Basic orientation

Keeping your family steady

Hard-earned ways to keep the admissions process from taking over your family.

Updated June 2026

This process will take more of you than you expect. It takes up psychological room. It sits in the background of your fall and your winter, and it has a way of turning ordinary evenings into logistics meetings (and ordinary car rides into silent protests). Knowing that going in helps a little, because you stop being surprised by it.

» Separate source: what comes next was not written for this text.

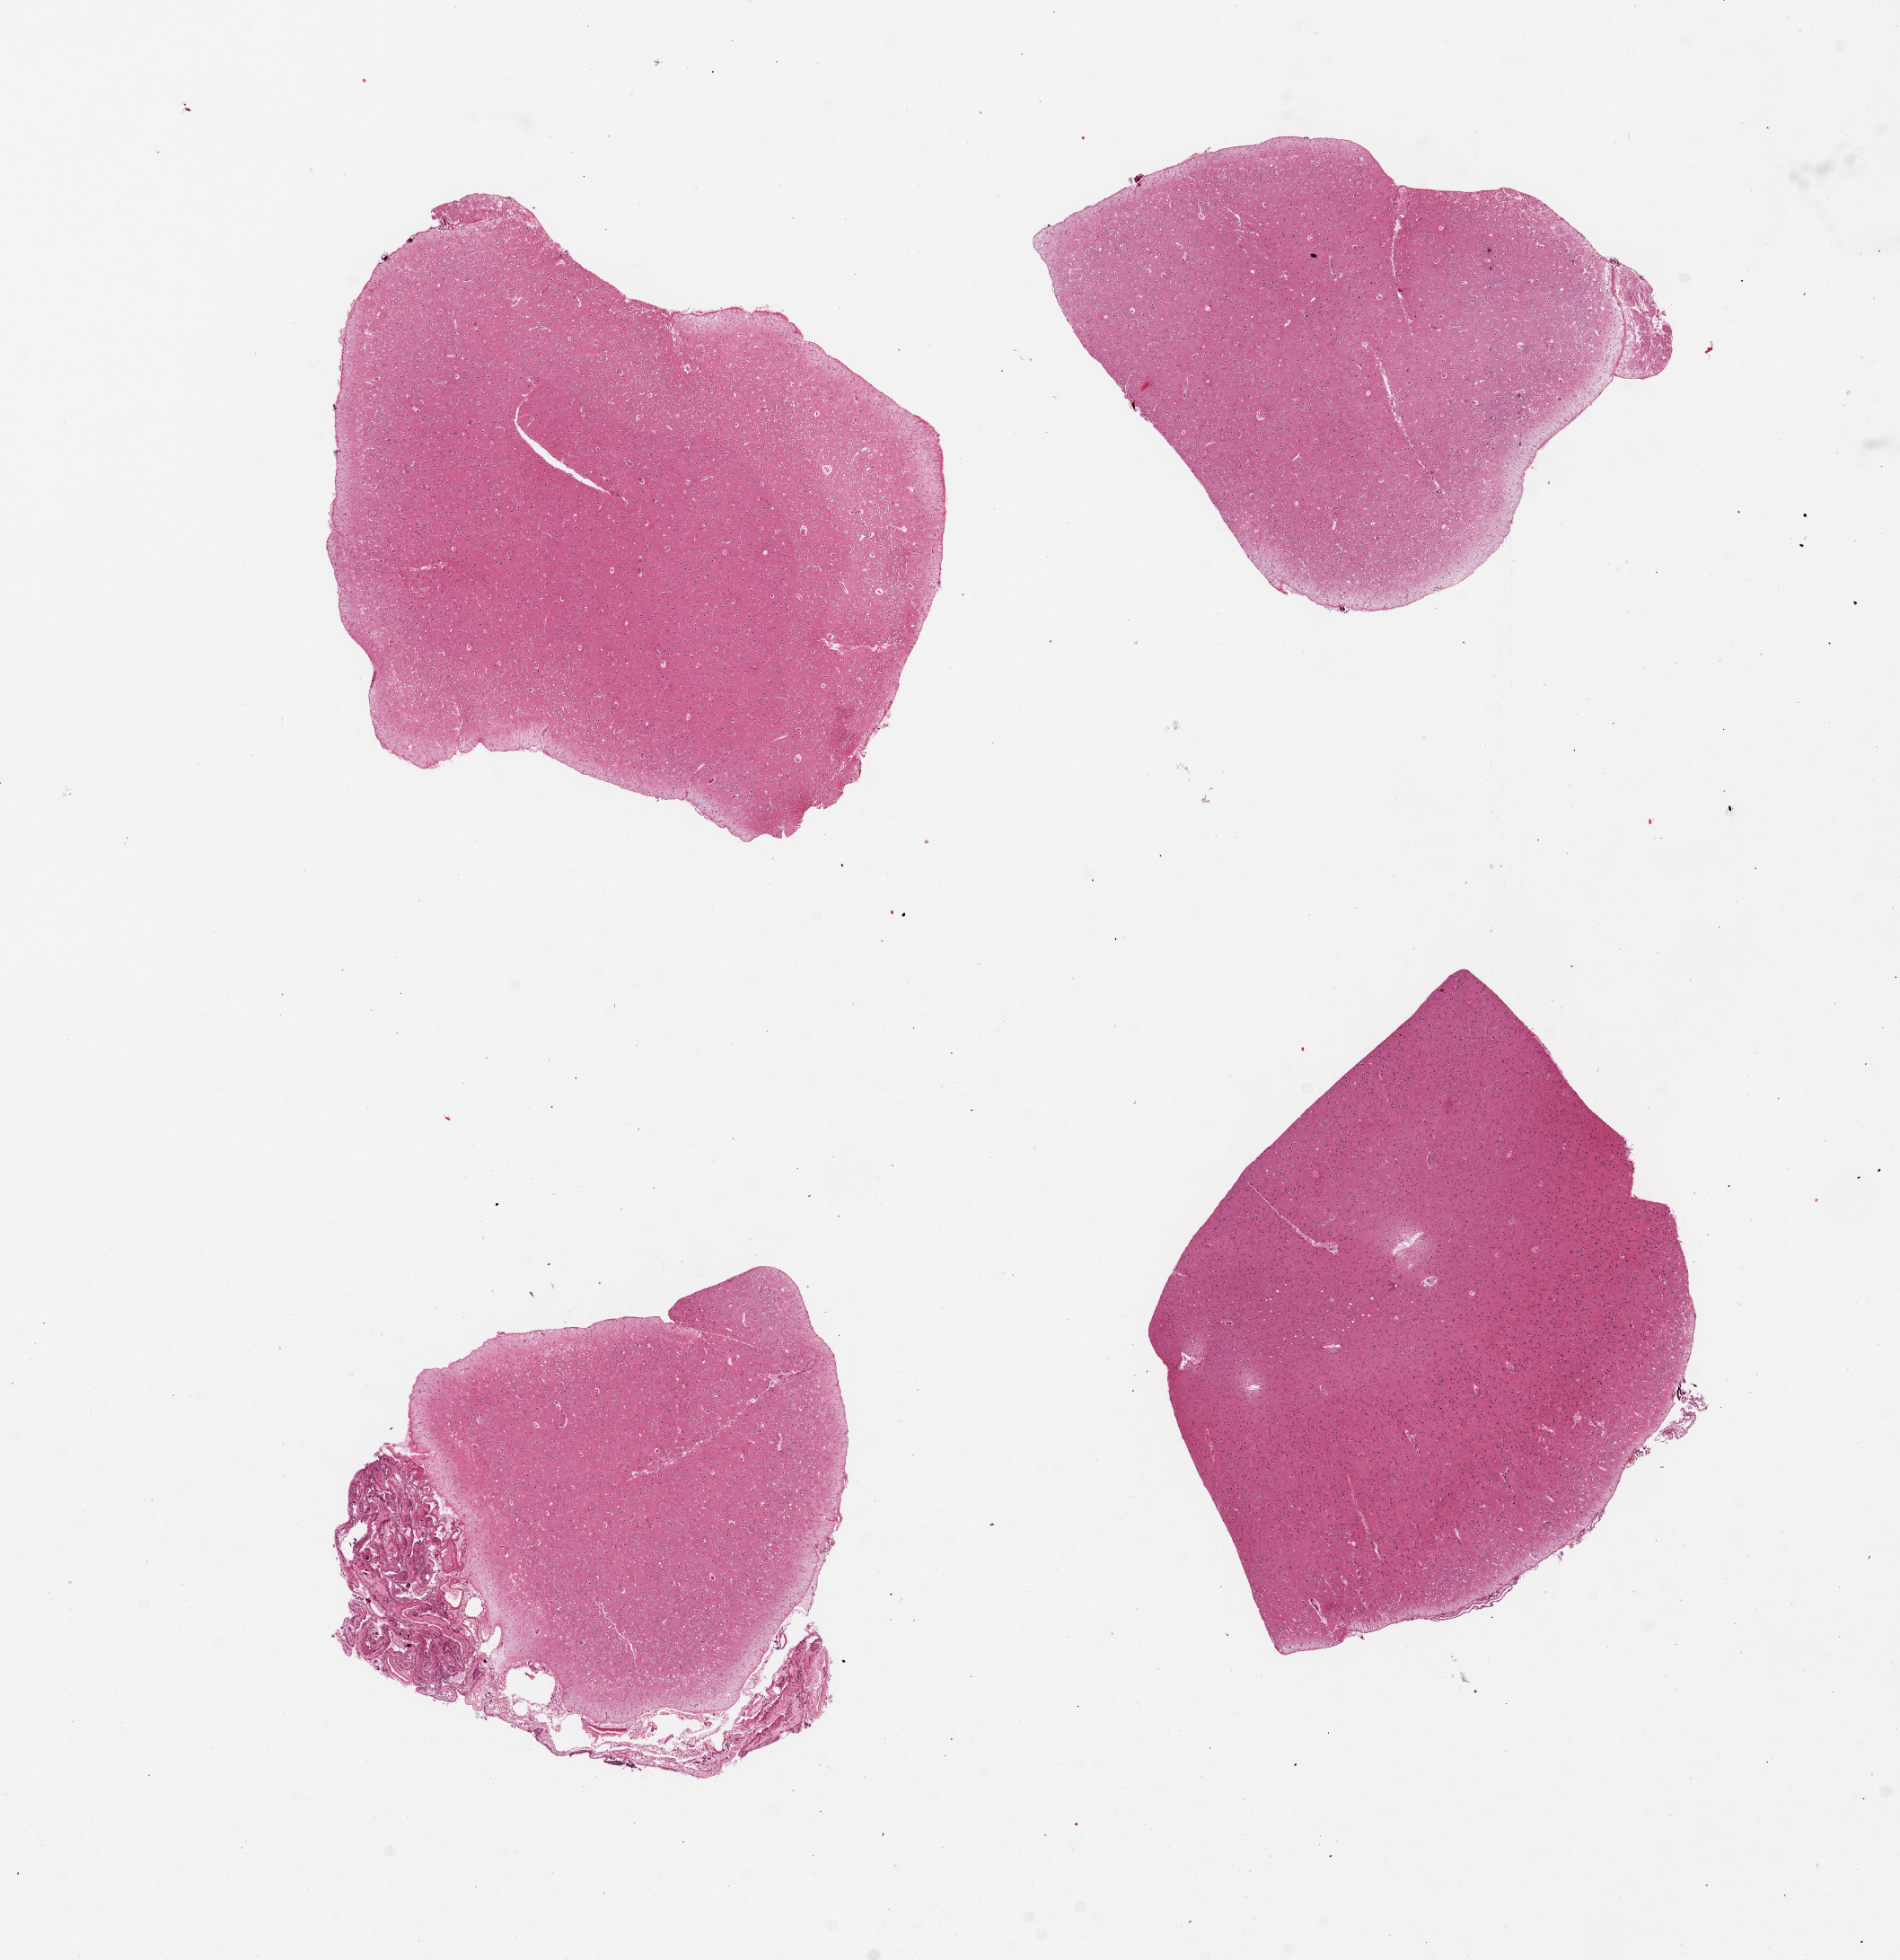
Digitized hematoxylin and eosin (H&E)-stained section, whole scanned area (about 16.7 x 17.3 mm, from a 20x scan) shown as a low-resolution overview. PAXgene-fixed paraffin-embedded (PFPE) section. Target tissue: cerebral cortex. Donor tissue sample. Donor sex: female.
Pathologist's review note for this sample: 4 pieces, ahdherent meninges/vessels on one section.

Find other things to talk about

There will always be a high school conversation available, always, and the urge to make it the only one is strong. Resist it. A quiet teenager is not an invitation to ask whether they've thought more about their essays, or about the school on the bubble, or where that enigmatic kid in their friend group wants to go.

Protect some fall fun

Put a couple of family outings on the calendar before the season fills up, or, if you're a houseful of introverts, some unstructured quiet time with nothing to accomplish. And adjust your expectations about big trips: the weeks before the January deadlines tend to get eaten by essays and decisions.

Divide the labor

When a student has more than one parenting adult in the picture, give one of you the logistics (the calendars, the deadlines, the forms) and the other the essays and the kid-facing work. Trying to do all of it together, hovering over every detail, is how families end up snapping at each other in the car. And don't let the admissions project crowd out the relationship underneath it. If you're parenting with a partner, an occasional ice cream date (shout out Mitchell's) keeps you steady enough to support your kid.

Expect it to test you

If you haven't run a big project together as a family before, this will be eye-opening. Tempers get short. The stakes feel enormous because you love your kid. Try to remember, out loud and often, that you're on the same side, and that the goal is a good outcome for one specific teenager you happen to love, not a flawless process.

That's most of what we've got, and we're wary of pretending it's more solvable than it is. You'll probably lose your cool at least once. So will your kid. That comes with doing a hard thing that matters to you. So be a little gentler with each other than feels necessary, especially in the weeks when it's at its worst.